第9話
「初めまして。おれはセン。猫さんは何て名前なの?」
それを聞いた途端、虎は再び爆笑した。
涙を流せるならたぶん笑い涙を流していたことだろう。
「猫とは傑作だ。俺を見て何だか分からないのか?」
そんなこと言われても、見たことがないのだから仕方がない。
困った顔をして小さく頷いた、虎は苦笑いを浮かべて--虎にこんな表情が出来るとは--センに自己紹介をする。
「俺の名前は力輝(リキ)。本当はたくさんの名があるからややこしいんだよ。だからとりあえず今はそう名乗っている。宜しくね」
そう楽しげに笑った。
「見目麗しい乙女が湯浴みしていると思って来てみたのに。男の子だったかぁ」
残念。とがっくり頭(こうべ)を垂れる。
センの髪は垂れ髪にまとめていなければ背まで長い。それを見て女子と間違えたのだろうか?
「まぁ。確かに姫にしては日に焼けしすぎているか。でもお前、ここは女風呂だぞ。女に間違えられても文句は言えないな。それに、早く出ないとそろそろ女たちが湯浴みに入ってくるぞ。それとも俺と同じく目の保養しに来たか?」
それを聞いたセンは、がばりと湯から立ち上がる。
落ちないよう腰の手拭いを抑えると、一目散に脱衣所まで走って行った。その背を力輝の笑い声が追ってきた。
「こけるなよ。また遊ぼう」
すごい勢いで引かれた戸の音に夕錦が目を丸くしている。
肩で息をするセンを見て、何かあったのかと気遣う口調で問いかける。
「もう、上がりますか? 湯あたりでもなさいましたのか? 顔が真っ赤ですよ」
「ここ、女風呂だったの?」
「えぇ。私は男湯には入れませぬゆえ」
「誰か入ってきちゃったらどうするの!」
夕錦はころころと笑い声を立てる。
誰か入っておりましたのかとの問いかけに、猛烈に首を横に振るセンへ目尻にしわを刻んで笑いかける。

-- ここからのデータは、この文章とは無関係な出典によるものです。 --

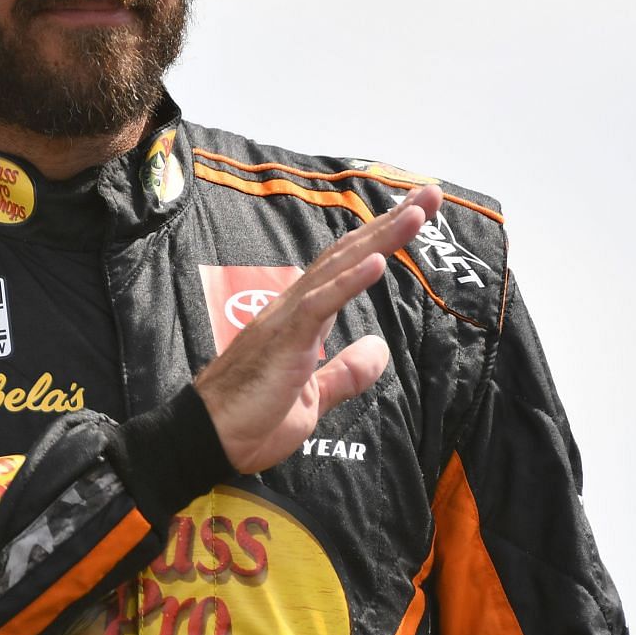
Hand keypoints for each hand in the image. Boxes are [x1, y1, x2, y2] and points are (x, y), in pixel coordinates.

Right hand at [195, 184, 442, 473]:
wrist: (204, 441)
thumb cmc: (249, 422)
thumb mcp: (313, 400)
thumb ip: (345, 373)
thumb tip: (379, 349)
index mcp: (302, 318)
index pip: (348, 266)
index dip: (383, 239)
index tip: (417, 214)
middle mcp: (294, 307)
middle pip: (349, 253)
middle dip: (392, 222)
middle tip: (430, 194)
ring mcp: (286, 319)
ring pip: (338, 267)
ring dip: (380, 238)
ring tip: (416, 213)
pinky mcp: (282, 340)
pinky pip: (319, 305)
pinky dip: (349, 282)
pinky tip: (377, 262)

「それゆえ私がここにいるのではありませぬか。他のものが来たら止めますよ」
担がれた。センは力輝に完全にからかわれたのだ。
腹立たしさと恥ずかしさが更に顔を朱に染める。その様子に気が付きつつも、夕錦は何も問わず、センに浴衣を着せると元の離れへ連れて戻った。